Revealed: Thousands More Disabled People Required For UK TV Industry To Reflect Country Make-Up

Revealed: Thousands More Disabled People Required For UK TV Industry To Reflect Country Make-Up

The UK TV industry needs to attract another 13,500 disabled people to be truly reflective of the workforce and population, according to a landmark disability in TV report issued today by diversity body Diamond.

Analyzing disability progress over the past five years, the report said the scale of growth required is “substantial and the key challenges are systemic and lie at industry level,” especially behind the camera, in order to properly represent a minority that make up around one-fifth of the UK population.

Diamond’s top line number crunching found 5.8% disability representation off-screen and 8% on-screen in 2020/21 – the most recent period for which data is available – which would need to see a rise of 13,519 people to match the general population.

Working with UK broadcasters, Diamond had initially been pushing for the industry to double its 4.5% off-screen disability representation by the end of 2021, but this 9% figure is now more likely to be achieved in around five years’ time due to slow progress.

While disabled people are contributing more to TV shows – especially in scripted – the report posited that this tends to be due to existing talent being given more opportunities and exposure than before, rather than new disabled people joining the industry.

“The scale of the challenge is immense,” added the report. “It can’t be fixed by small-scale piecemeal activity.
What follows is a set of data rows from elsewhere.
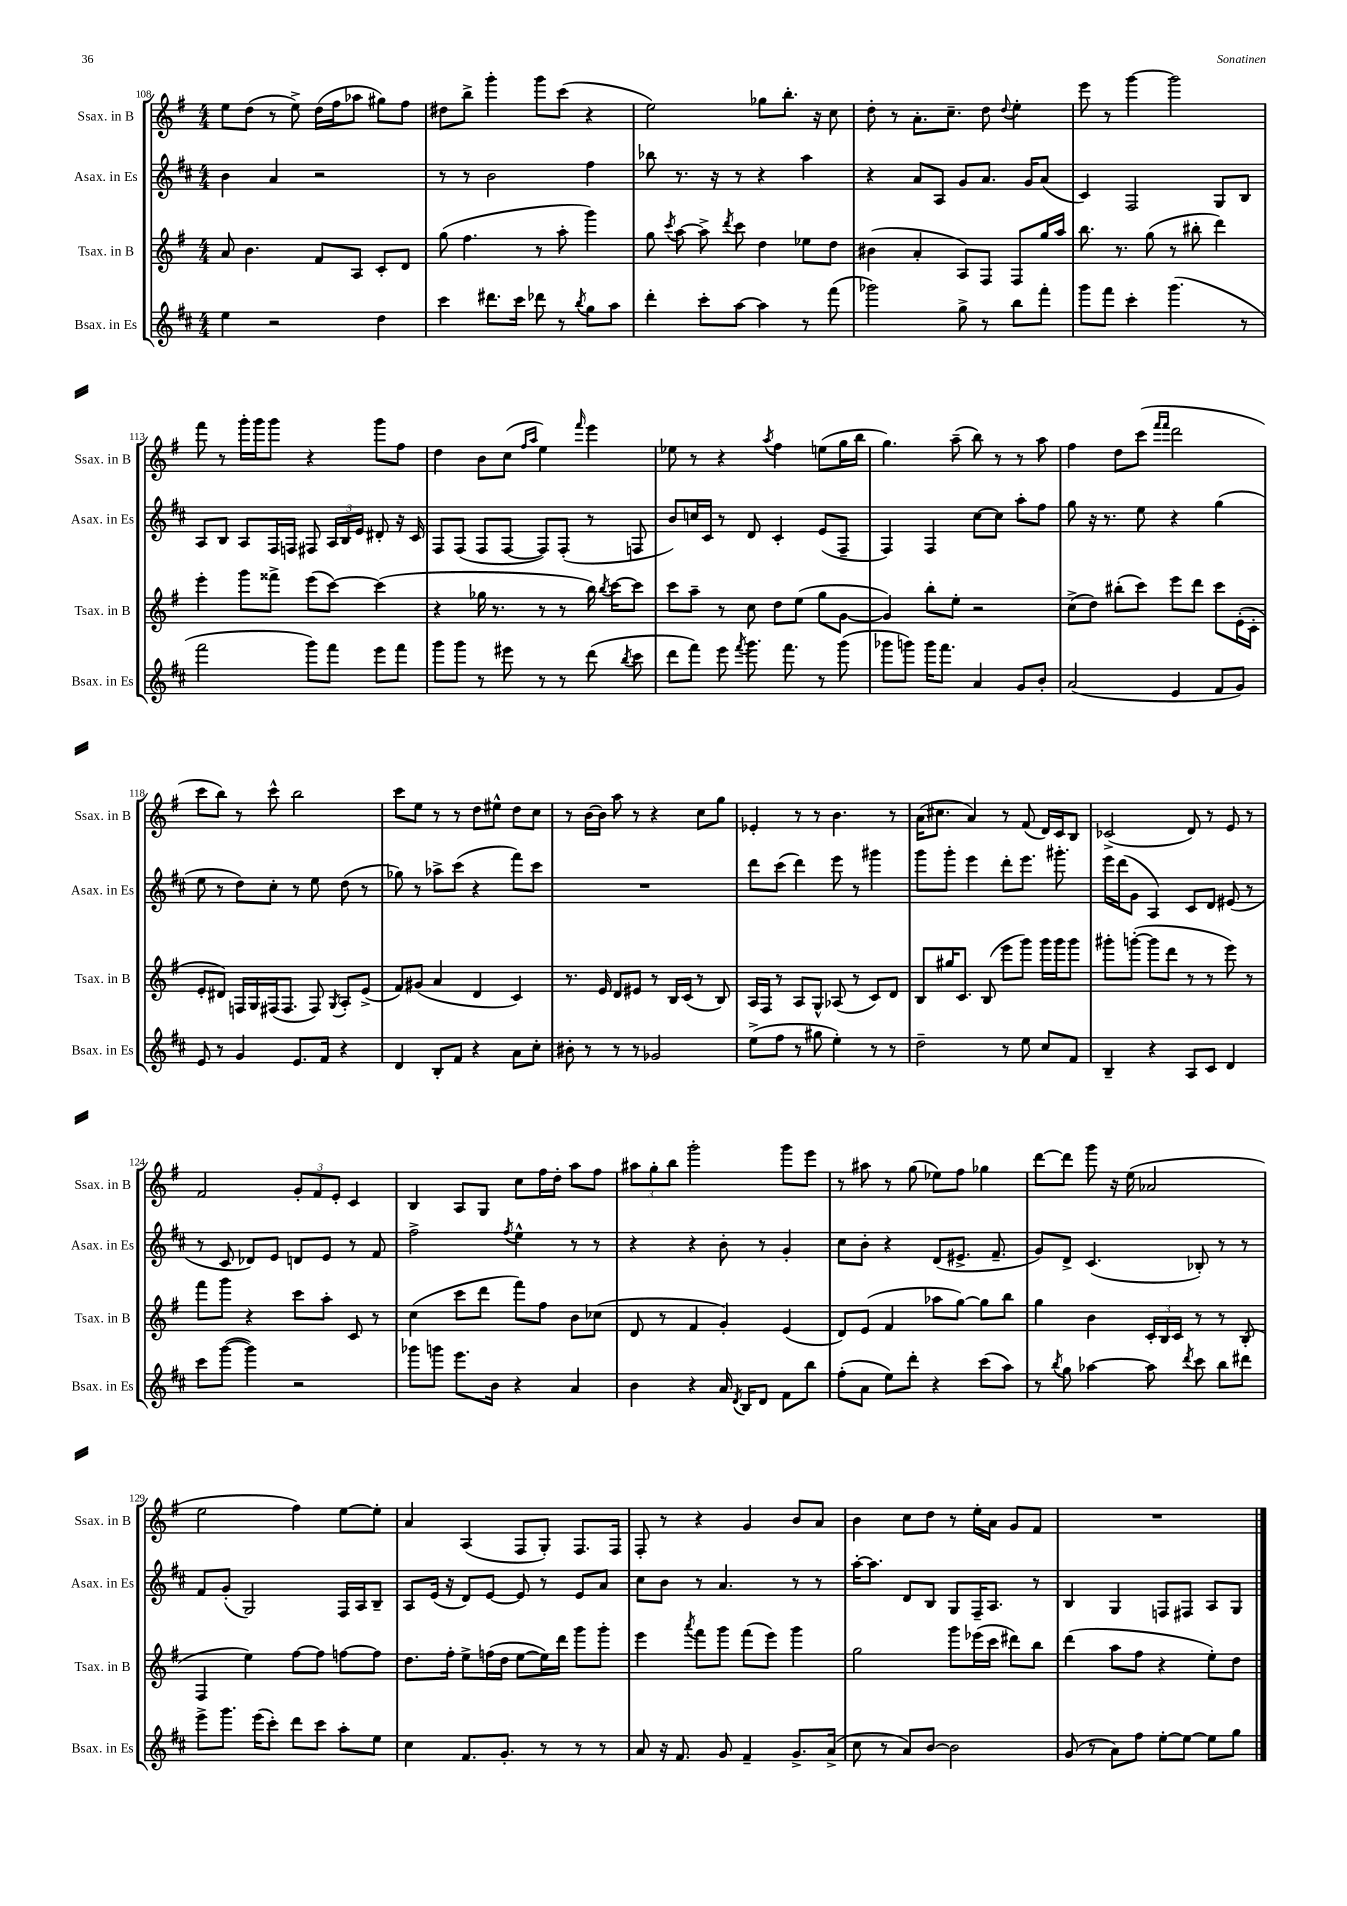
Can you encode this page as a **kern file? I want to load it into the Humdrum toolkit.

**kern	**kern	**kern	**kern
*staff4	*staff3	*staff2	*staff1
*clefG2	*clefG2	*clefG2	*clefG2
*k[f#c#]	*k[f#]	*k[f#c#]	*k[f#]
*M4/4	*M4/4	*M4/4	*M4/4
4ee	8a	4b	8ee
.	4.b	.	(8dd
2r	.	4a	8r
.	.	.	8ee^)
.	8f#	2r	(16dd
.	.	.	16ff#
.	8A	.	8aa-
4dd	8c'	.	8gg#)
.	8d	.	8ff#
=	=	=	=
4ccc#	(8gg	8r	8dd#
.	4.ff#	8r	8bb^
8.ddd#	.	2b	4ggg'
16ccc#	.	.	.
8ddd-	8r	.	8ggg
8r	8aa'	.	(8ccc
8qbb	.	.	.
8gg	4ggg)	4ff#	4r
8aa	.	.	.
=	=	=	=
4ddd'	8gg	8bb-	2ee)
.	8qccc	.	.
.	[8aa	8.r	.
8ccc#'	8aa^]	.	.
.	.	16r	.
.	8qddd	.	.
[8aa	8ccc	8r	.
4aa]	4dd	4r	8gg-
.	.	.	8.bb'
8r	8ee-	4aa	.
.	.	.	16r
(8fff#	8dd	.	8cc
=	=	=	=
2ggg-)	(4b#	4r	8dd'
.	.	.	8r
.	4a'	8a	8.a'
.	.	8A	.
.	.	.	8.cc~
8gg^	8A)	8g	.
8r	8F#	8.a	8dd
.	.	.	8qqdd
8bb	8F#	.	4ee'
.	.	16g	.
8fff#'	16gg	(8a	.
.	16aa	.	.
=	=	=	=
8ggg	8.bb	4c#)	8eee
8fff#	.	.	8r
.	8.r	.	.
4ccc#'	.	2F#	[4ggg
.	(8gg	.	.
(4.ggg	8r	.	2ggg]
.	8bb#'	.	.
.	4ddd)	8G	.
8r	.	8B	.
=	=	=	=
2fff#	4eee'	8A	8fff#
.	.	8B	8r
.	8ggg	8A	16ggg'
.	.	.	16ggg
.	8fff##^	16F#	8ggg
.	.	16F	.
8ggg)	(8eee	8F#	4r
8fff#	[8ccc)	24A	.
.	.	24B	.
.	.	24e	.
8eee	(4ccc]	8d#'	8ggg
8fff#	.	16r	8ff#
.	.	16c#	.
=	=	=	=
8ggg	4r	8F#	4dd
8ggg	.	(8F#	.
8r	16gg-	8F#	8b
.	8.r	.	.
8eee#	.	[8F#	(8cc
.	.	.	16qqff#
.	.	.	16qqaa
8r	8r	8F#])	4ee)
8r	8r	(8F#'	.
.	.	.	16qqfff#
(8ddd	16bb)	8r	4eee
.	8qbb	.	.
.	[16ccc	.	.
8qbb	.	.	.
8ccc#	8ccc]	8F	.
=	=	=	=
8ddd	8ccc	8b)	8ee-
8fff#)	8aa~	16cc	8r
.	.	16c#	.
8eee	8r	8r	4r
8qfff#	.	.	.
8.ggg	8cc	8d	.
.	.	.	8qaa
.	8dd	4c#'	4ff#
8.fff#	.	.	.
.	(8ee	.	.
8r	8gg	(8e	(8ee
(8ggg	[8g	8F#~	16gg
.	.	.	16bb
=	=	=	=
8ggg-	4g])	4F#)	4.gg)
8ggg)	.	.	.
16ggg	8bb'	4F#	.
8.fff#	.	.	.
.	8ee'	.	(8aa~
4a	2r	[8cc#	8bb)
.	.	8cc#]	8r
8g	.	8aa'	8r
8b'	.	8ff#	8aa
=	=	=	=
(2a	(8cc^	8gg	4ff#
.	8dd)	16r	.
.	.	8.r	.
.	(8bb#'	.	8dd
.	8ccc)	8ee	(8ccc
.	.	.	16qqfff#
.	.	.	16qqfff#
4e	8eee	4r	2ddd
.	8ddd	.	.
8f#	8ccc	(4gg	.
8g)	(16e'	.	.
.	16c'	.	.
=	=	=	=
8e	8e'	8ee	8ccc
8r	8d#)	8r	8bb)
4g	16F	8dd)	8r
.	16G	.	.
.	(16F#	8cc#'	8ccc^^
.	8.F#	.	.
8.e	.	8r	2bb
.	8F#)	8ee	.
16f#	.	.	.
.	8qG	.	.
4r	8A'	(8dd	.
.	(8e^	8r	.
=	=	=	=
4d	8f#)	8gg-)	8ccc
.	(8g#	8r	8ee
8B'	4a	8aa-^	8r
8f#	.	(8ccc#	8r
4r	4d	4r	8dd
.	.	.	8ee#^^
8a	4c)	8fff#)	8dd
8cc#'	.	8ccc#	8cc
=	=	=	=
8b#'	8.r	1r	8r
8r	.	.	[16b
.	16e	.	16b]
8r	8d	.	8aa
8r	8e#	.	8r
2g-	8r	.	4r
.	16B	.	.
.	(16c	.	.
.	8r	.	8cc
.	8B)	.	8gg
=	=	=	=
(8ee^	16A	8ddd	4e-'
.	16F#	.	.
8ff#	8r	(8ccc#	.
8r	8A	4ddd)	8r
8gg#	8G^^	.	8r
4ee')	(8A-	8eee	4.b
.	8r	8r	.
8r	8c)	4ggg#	.
8r	8d	.	8r
=	=	=	=
2dd~	8B	8ggg	(16a
.	.	.	8.cc#
.	16gg#	8ggg'	.
.	8.c	.	.
.	.	4eee	4a)
.	(8B	.	.
8r	8eee	8ddd'	8r
8ee	8ggg)	8.eee	(8f#
8cc#	16ggg	.	16d)
.	16ggg	8.ggg#'	16c
8f#	8ggg	.	8B
=	=	=	=
4B~	8ggg#'	16eee	(2c-^
.	.	(16ddd	.
.	([8ggg'	8g	.
4r	8ggg]	4A)	.
.	8ddd	.	.
8A	8r	8c#	8d)
8c#	8r	8d	8r
4d	8eee)	(8e#	8e
.	8r	8r	8r
=	=	=	=
8ccc#	8fff#	8r	2f#
([8ggg	8ggg	8c#	.
4ggg])	4r	8d-)	.
.	.	8e	.
2r	8ccc	8d	12g'
.	.	.	12f#
.	8aa'	8e	.
.	.	.	12e'
.	8c	8r	4c
.	8r	8f#	.
=	=	=	=
8ggg-	(4cc	2ff#^	4B
8ggg	.	.	.
8.eee	8ccc	.	8A
.	8ddd	.	8G
16b	.	.	.
.	.	8qff#	.
4r	8fff#)	4ee^^	8cc
.	8ff#	.	16ff#
.	.	.	16dd'
4a	8b	8r	8aa
.	(8cc-	8r	8ff#
=	=	=	=
4b	8d	4r	12aa#
.	.	.	12gg'
.	8r	.	.
.	.	.	12bb
4r	4f#	4r	2ggg'
16a	4g')	8b'	.
8qd	.	.	.
16B	.	.	.
8d	.	8r	.
8f#	(4e	4g'	8ggg
8bb	.	.	8eee
=	=	=	=
(8ff#'	8d)	8cc#	8r
8a	(8e	8b'	8aa#
8ee)	4f#	4r	8r
8ddd'	.	.	(8gg
4r	8aa-	(8d	8ee-)
.	[8gg)	8.e#^	8ff#
(8ccc#	8gg]	.	4gg-
.	.	8.f#~	.
8aa)	8bb	.	.
=	=	=	=
8r	4gg	8g)	[8ddd
8qbb	.	.	.
8gg	.	8d^	8ddd]
[4aa-	4b	(4.c#	8ggg
.	.	.	16r
.	.	.	(16ee
8aa-]	24c'	.	2a-
.	24B	.	.
.	24c	.	.
8qddd	.	.	.
8ccc#	8r	8B-')	.
8bb	8r	8r	.
8ddd#	(8B'	8r	.
=	=	=	=
8eee^	4F#	8f#	2ee
8.ggg	.	(8g'	.
.	4ee)	2G)	.
(16eee	.	.	.
8ccc#')	.	.	.
8ddd	[8ff#	.	4ff#)
8ccc#	8ff#]	.	.
8aa'	[8ff	16F#	[8ee
.	.	16A	.
8ee	8ff]	8B~	8ee']
=	=	=	=
4cc#	8.dd	8A	4a
.	.	(16e	.
.	16ff#'	16r	.
8.f#	8ee^	8d)	(4A
.	(16ff	[8e	.
8.g'	16dd	.	.
.	[8ee	8e]	8F#
8r	16ee])	8r	8G')
.	16ddd	.	.
8r	8ggg	8e	8.F#
8r	8ggg'	8a	.
.	.	.	16F#
=	=	=	=
8a	4eee	8cc#	8F#'
16r	.	8b	8r
8.f#	.	.	.
.	8qaaa	.	.
.	8fff#	8r	4r
8g	8ggg	4.a	.
4f#~	(8fff#	.	4g
.	8eee)	.	.
8.g^	4ggg	8r	8b
.	.	8r	8a
(16a^	.	.	.
=	=	=	=
8cc#	2gg	[16aa'	4b
.	.	8.aa]	.
8r	.	.	.
8a)	.	8d	8cc
[8b	.	8B	8dd
2b]	8ggg	8G	8r
.	(16eee-	16F#~	16ee'
.	16ccc	8.A	16a
.	8ddd#)	.	8g
.	8bb	8r	8f#
=	=	=	=
(8g	(4ddd	4B	1r
8r	.	.	.
8a)	8aa	4G	.
8ff#	8ff#	.	.
[8ee'	4r	8F	.
8ee_	.	8F#	.
8ee]	8ee')	8A	.
8gg	8dd	8G	.
==	==	==	==
*-	*-	*-	*-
Transformative initiatives that focus on industry-wide change and which also support retention are critical.”

Breaking down disability representation by broadcaster, the report raised concerns for Channel 4 – a network that has placed disability front-and-center of diversity policy in recent years.

Off-screen, Channel 4 disability representation has fallen by 1pp to 6.2% over the past three years, while on-screen it has remained virtually flat at 7.3%. The BBC, on the other hand, which last week unveiled plans to have a disabled person on every one of its non-scripted shows, has nearly doubled off-screen to 7.3%, although on-screen has fallen slightly to 8.9%.

Diamond stressed that improvements are “limited to a few areas of production,” mostly in non-senior roles and principally in children’s and factual programs.

Children’s is a blueprint for other genres to follow, with off-screen rising by one-third to 6.6% over the past three years and on-screen hitting an impressive 11.9% last year – not too far off the overall proportion of the UK workforce.

The drama genre was criticized for “not only having the lowest proportion of off-screen contributions but having a proportion that has been in decline in recent years,” sitting at a woeful 3.4% off-screen last year.

Creative Diversity Network CEO Deborah Williams, who oversees Diamond, said the data “reveals just how much disabled-led organisations and individuals have been excluded from the diversity conversation in the UK television industry.”

But “all is not lost,” she added, and at Edinburgh TV Festival BBC Chief Content Officer Charlotte Moore unveiled the TV Access Project, a flagship cross-industry initiative to rid the sector of appalling accessibility issues. Moore has been working with Help writer and disability campaigner Jack Thorne and his Underlying Health Condition lobby group on the push.

Williams added: “I fully believe that with the data and evidence we’ve gathered, which properly highlight the gaps, trends, and where progress is or isn’t taking place, we can work collaboratively as producers, broadcasters, streamers, training providers, government and insurers to bring about the lasting and meaningful transformation in our industry to which we are all committed.”

Diamond issued a string of recommendations, copied below, including for the industry to adopt a “social model of disability with a focus on building an inclusive commissioning process.” It also pushed for better sharing of best practice between genres and for broadcasters and producers to co-operate more.

The recommendations in full


  • The industry should follow the social model of disability, with a focus on building an inclusive commissioning process and working environment (physically and culturally) within which all talent can thrive.
  • More effort needs to be made to increase representation in senior roles which is currently static at best or in decline at worst.
  • Efforts should be made to share and learn from success in better performing genres.
  • Access provision and reasonable adjustments are a legal requirement and should be standard cross the industry.
  • The sector needs to focus on initiatives which transform sector policy and practice, and which are likely to be more far reaching.
  • Broadcasters and producers need to work together to ensure that arrangements and resources for reasonable adjustment and access provision are planned in advance and automatically available.
  • Every production should have a budget line to cover access provision, and easily accessed ringfenced funds available to cover access provision across productions.
  • There should be an industry requirement for all studios and recording spaces to be fully accessible.